GEÇİM VE YAŞAM SAVAŞI Mehmet Başak, evinin hastaneden farksız olduğunu, aldığı 830 lira iş göremez emekli maaşıyla yaşam savaşı verdiğini belirtiyor: “Bu gece nasıl sabah olacağını bilemedim. Alet bozuldu, servisi aradım, 60 lira istiyor. Benim aldığım emekli maaşı 800 küsur lira. Sigortalı olduğum için maaş bağlanmıştı. Hanım da 740 lira alıyor. Aha gelmiş 100 lira sadece elektrik. Ben nereden vereceğim. 5 tane solunum cihazı var evde, 3’ü bozuk. 8 tane de oksijen tüpü var. Değiştiriyorum 40 lira. Elektrik gittiğinde ona bağlanıyorum, sürekli açık kalırsa 2 saat yetmiyor.“ 4 çocuk okuttuğunu ifade eden Başak, ne yapacağını bilemediğini, “bir ton borcunun olduğunu” vurguluyor: “Doktor, ‘kimseyi yanına sokmayacaksın’ diyor, ‘odana kimse girmesin’ diyor. Ev iki oda zaten, bu evi görseler herhalde beni bir daha hastaneye sokmazlar. 15 metre hortumu sallıyorum aşağı, yavaş yavaş bir merdiven iki merdiven inip çıkıyorum. Bu şekilde yaşıyorum. Sayın Cumhurbaşkanına, Başbakana sesleniyorum. Ne olur benim de evime gelsinler, şu halimi bir görsünler. Elbet ikram edecek bir çayımız olur. Eğer gelemiyorlarsa ben gideyim ayaklarına ne olur derdimi bir anlatayım.”
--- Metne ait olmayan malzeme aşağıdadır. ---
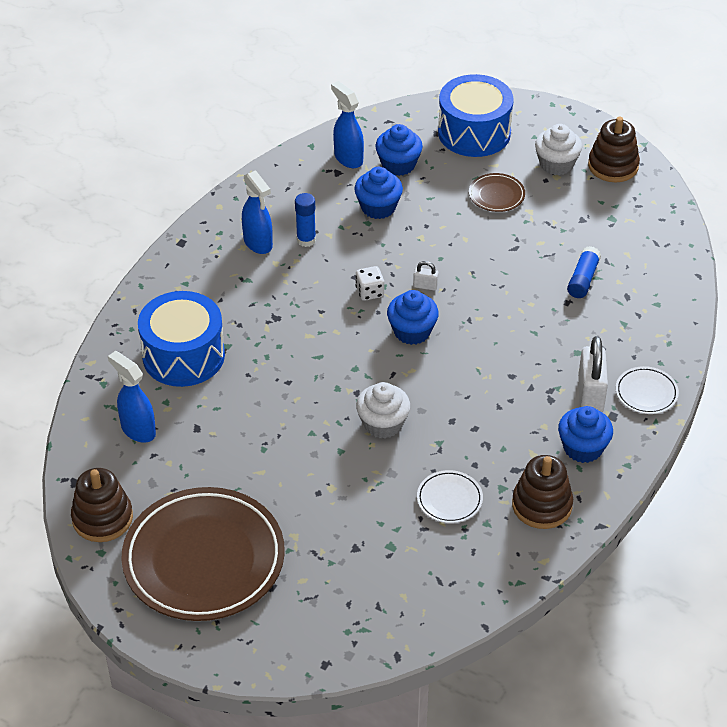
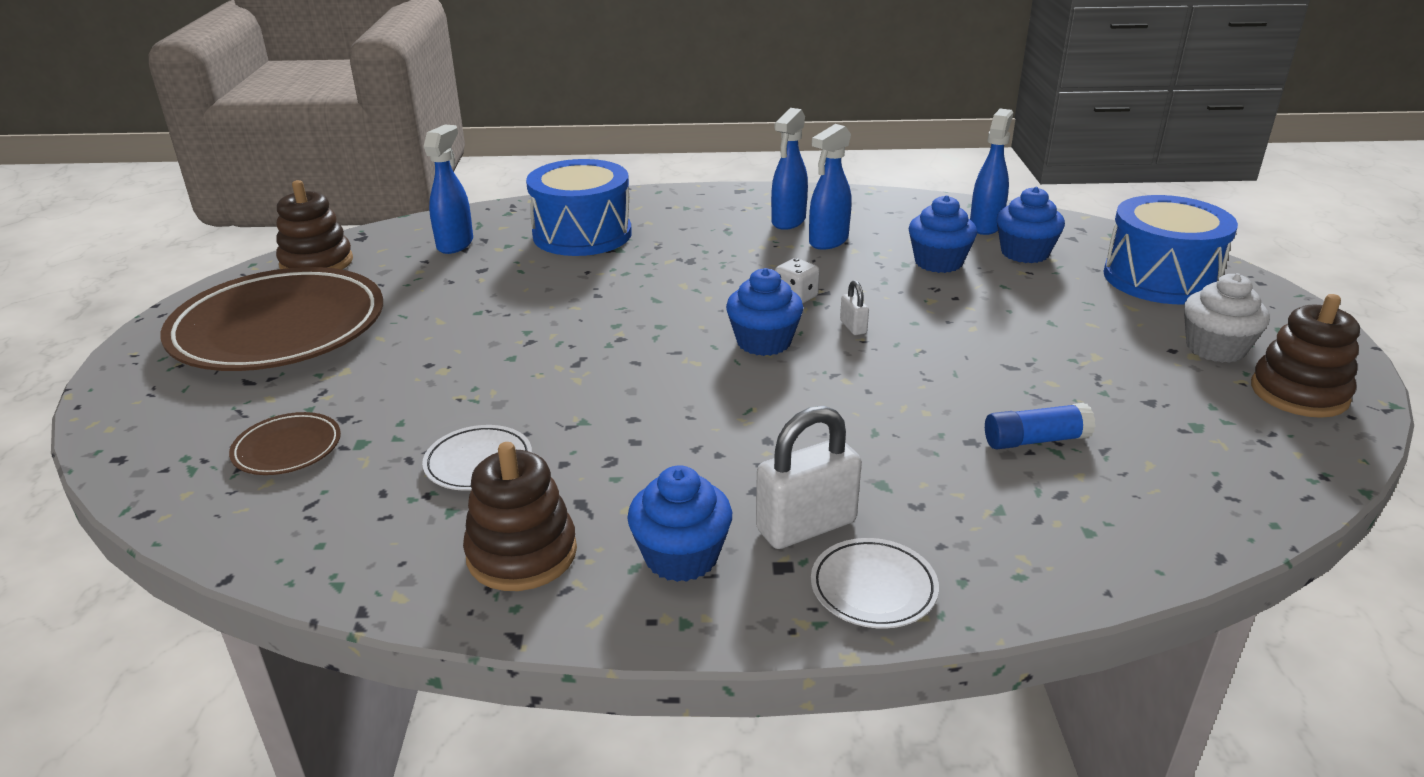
camera: 60 degrees right, 15 degrees down
blue glue stick [295,193,316,247] -> blue spray bottle [809,124,852,250]
white cupcake [356,382,410,438] -> none
brown plate [469,173,525,212] -> brown plate moved to [229,412,341,475]

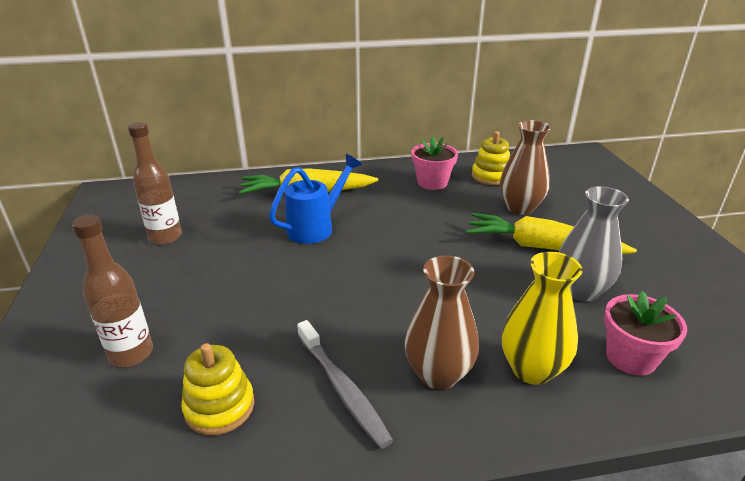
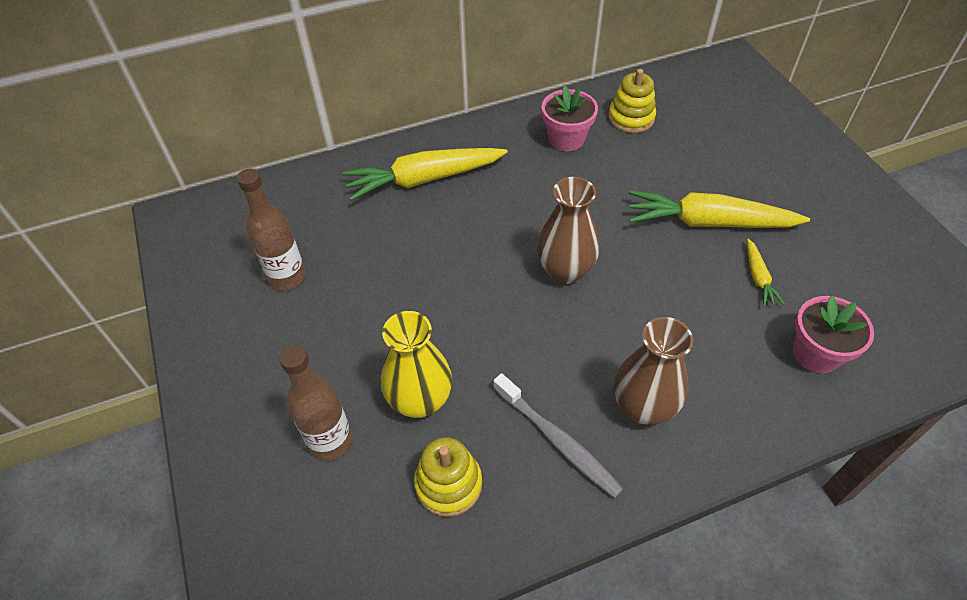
camera: 10 degrees left, 20 degrees up
blue watering can [269,154,362,244] -> none
brown vase [500,120,551,215] -> brown vase moved to [537,177,599,284]
yellow vase [502,252,583,385] -> yellow vase moved to [381,311,452,418]
grey vase [559,186,629,301] -> yellow carrot [747,238,785,307]

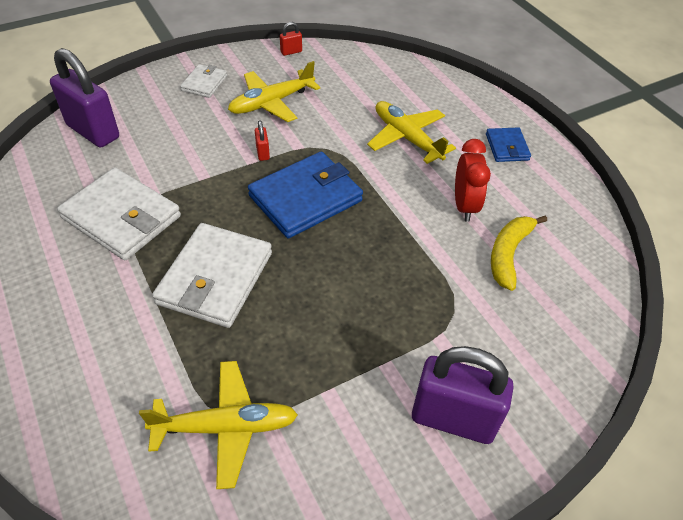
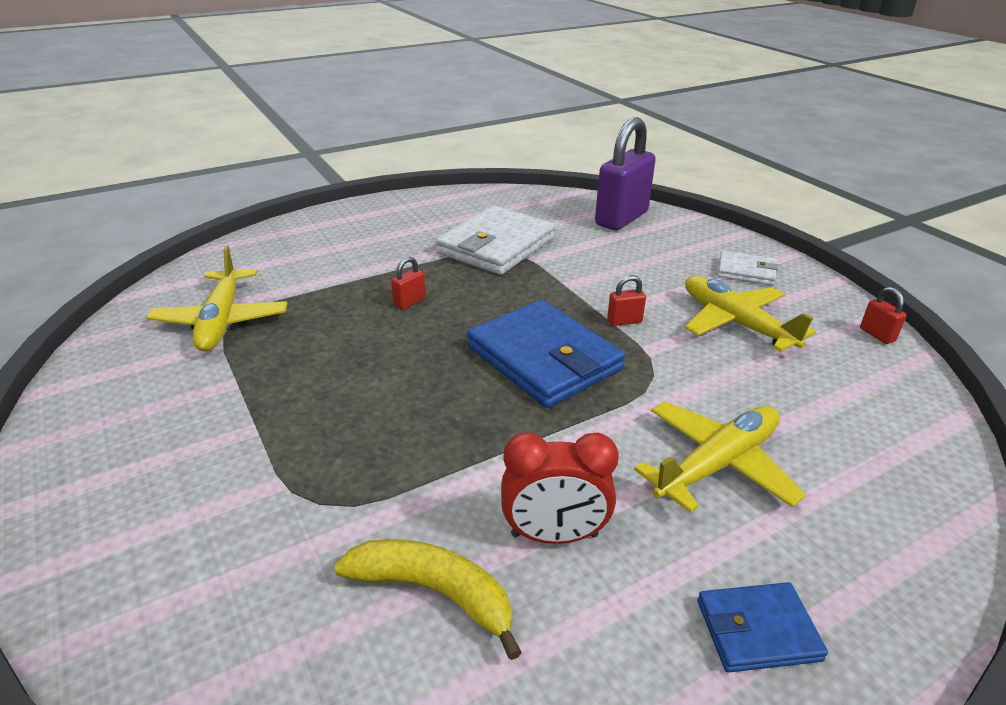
camera: 90 degrees right, 15 degrees down
white wallet [152,223,272,328] -> red padlock [391,256,426,310]
purple padlock [412,346,514,444] -> none

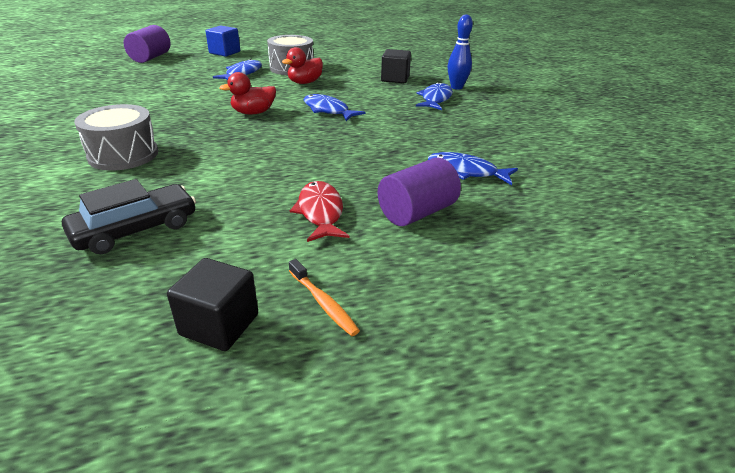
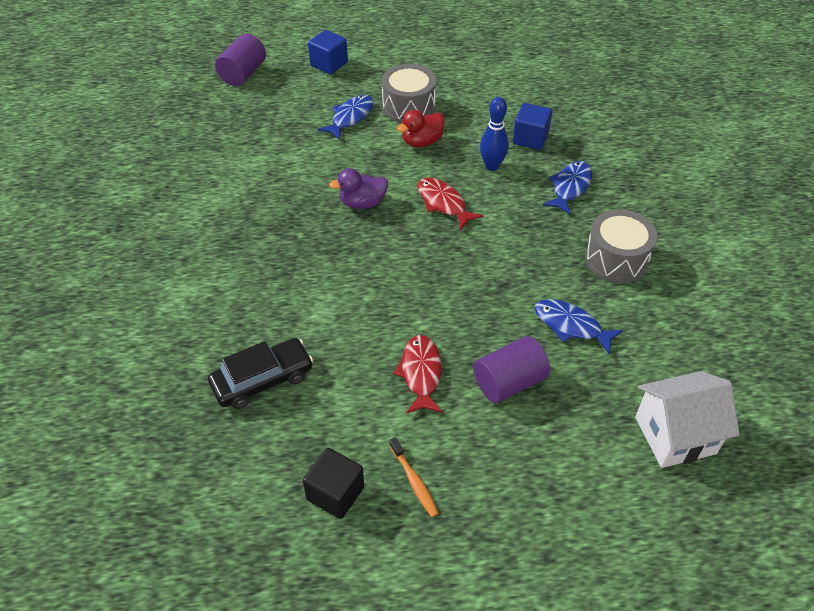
camera: 10 degrees right, 15 degrees up
grey drum [74,104,158,171] -> grey drum moved to [585,209,657,283]
red duck [219,72,276,114] -> purple duck [329,168,388,209]
blue fish [304,94,365,121] -> red fish [418,178,483,230]
black cube [381,49,411,83] -> blue cube [513,103,553,150]
blue bowling pin [448,14,473,89] -> blue bowling pin moved to [480,97,509,171]
none -> white house [635,371,740,468]

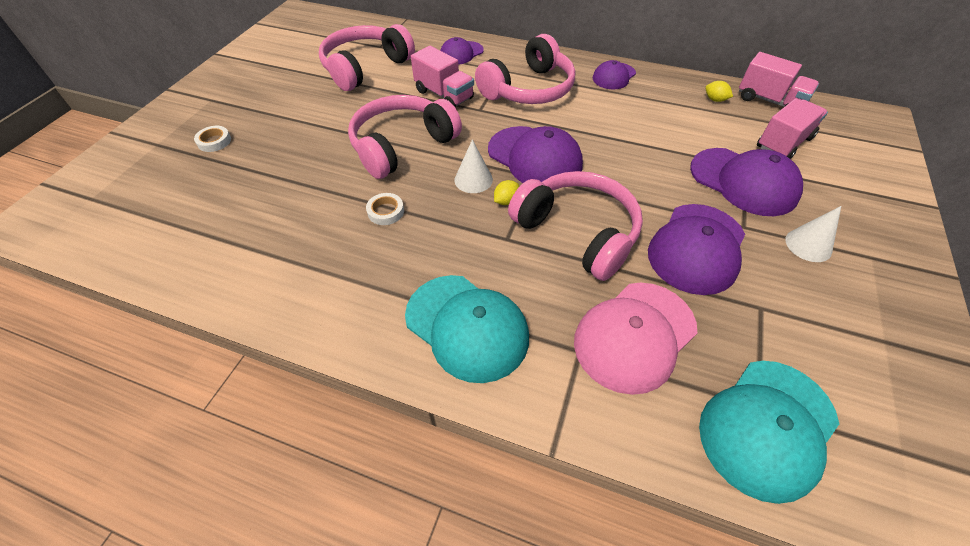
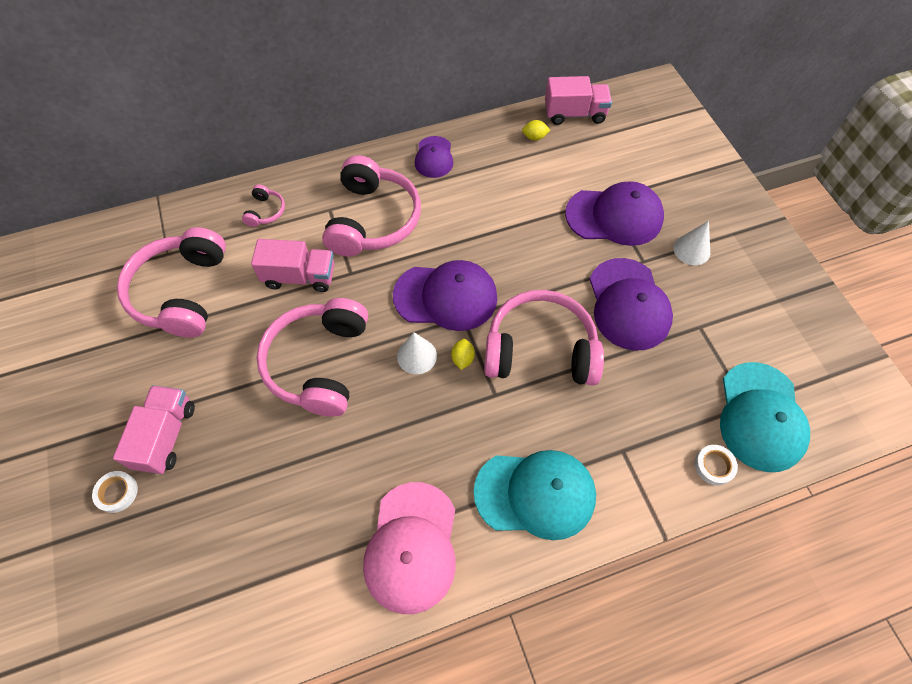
camera: 40 degrees left, 10 degrees up
white tape [366,193,404,225] -> white tape moved to [695,445,738,485]
purple cap [440,37,484,65] -> pink headphones [242,184,285,227]
pink cap [574,283,697,395] -> pink cap moved to [363,482,456,614]
pink truck [757,98,828,159] -> pink truck moved to [113,385,195,474]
SONUÇ OLARAK Kot kumlama işine maddi geçimini sağlamak için zor durumda insanlar girmektedir. Sonucunda tedavisi mümkün olmayan, makinaya bağımlı, ölüme mahkum, nefesi elinden alınmış bir birey olunuyor. Maddi ve manevi geçinmek daha zorlaşmakla beraber genç yaşta hayatınız elinizden alınıyor. İşçi haklarına sahip çıkalım, silikozis hastalığına neden olan kurum ve kuruluşlara DUR DİYELİM!!!